Zevach Pesach. With commentary by Isaac Abrabanel.

<<FIRST EDITION.>> Initial text page with a poem by the Author’s eldest son, philosopher Judah Abrabanel (Leone Ebreo) enclosed by a metalcut, white-on-black historiated border of animals designed by the Marrano, Alfonso de Cordoba. ff. (40). Stained in places, expert marginal repairs. Modern gilt-tooled emerald crushed morocco. Sm. folio. Yudlov, Hagadah 5; Yaari, Hagadah 3; Vinograd, Const. 3.

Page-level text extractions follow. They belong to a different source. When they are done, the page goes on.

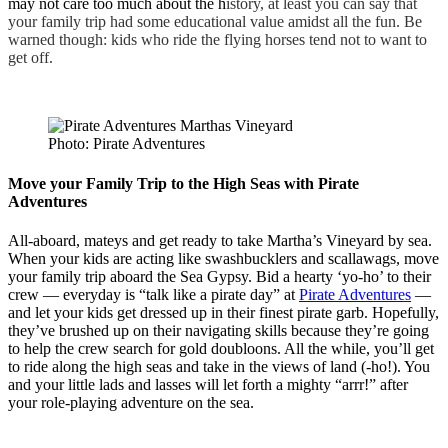
may not care too much about the h
istory, at least you can say that
your family trip had some educational value amidst all the fun. Be
warned though: kids who ride the flying horses tend not to want to
get off.
Photo: Pirate Adventures
Move your Family Trip to the High Seas with Pirate
Adventures
All-aboard, mateys and get ready to take Martha’s Vineyard by sea.
When your kids are acting like swashbucklers and scallawags, move
your family trip aboard the Sea Gypsy. Bid a hearty ‘yo-ho’ to their
crew — everyday is “talk like a pirate day” at
Pirate Adventures
—
and let your kids get dressed up in their finest pirate garb. Hopefully,
they’ve brushed up on their navigating skills because they’re going
to help the crew search for gold doubloons. All the while, you’ll get
to ride along the high seas and take in the views of land (-ho!). You
and your little lads and lasses will let forth a mighty “arrr!” after
your role-playing adventure on the sea.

Constantinople: David & Samuel ibn Nahmias 1505

Est: $10,000 - $15,000
<<“The First Edition of the Hagadah to be Published With a commentary of Any Kind”>> Yerushalmi 5. Don Isaac Abrabanel (1437-1508) was the former treasurer to King Alfonso V of Portugal, later he served King Ferdinand and Queen Isabella of Spain, and lastly King Ferrante I and his son Alfonso II of Naples. Abrabanel was well known for the anti-monarchist sentiment voiced in his commentary to the Bible, where he downplayed the commandment of the Torah to appoint a king. This is to be expected when one considers Abrabanel's bitter experience, especially with João II of Portugal, during whose reign the former treasurer was sentenced to death in absentia. However, in the commentary to the Passover Hagadah, Don Isaac actually points out the nobility of character of the king as opposed to the whimsical nature of the common Egyptian. Witness the following statement: “The service of the king (Pharaoh) was orderly and just, for 'a king establishes the land through justice' (Proverbs 29:4) whereas regarding the common folk, each pressed Jews into his private service [resulting in] truly hard, backbreaking labor” (f. 20v). Evidently Abrabanel's sanguine experience with the benevolent rulers of Naples softened his stance on the monarchy. According to the colophon the author completed his commentary to the Hagadah in the city of Monopoli (Apulia), Italy, on the Eve of Passover in the year 1496.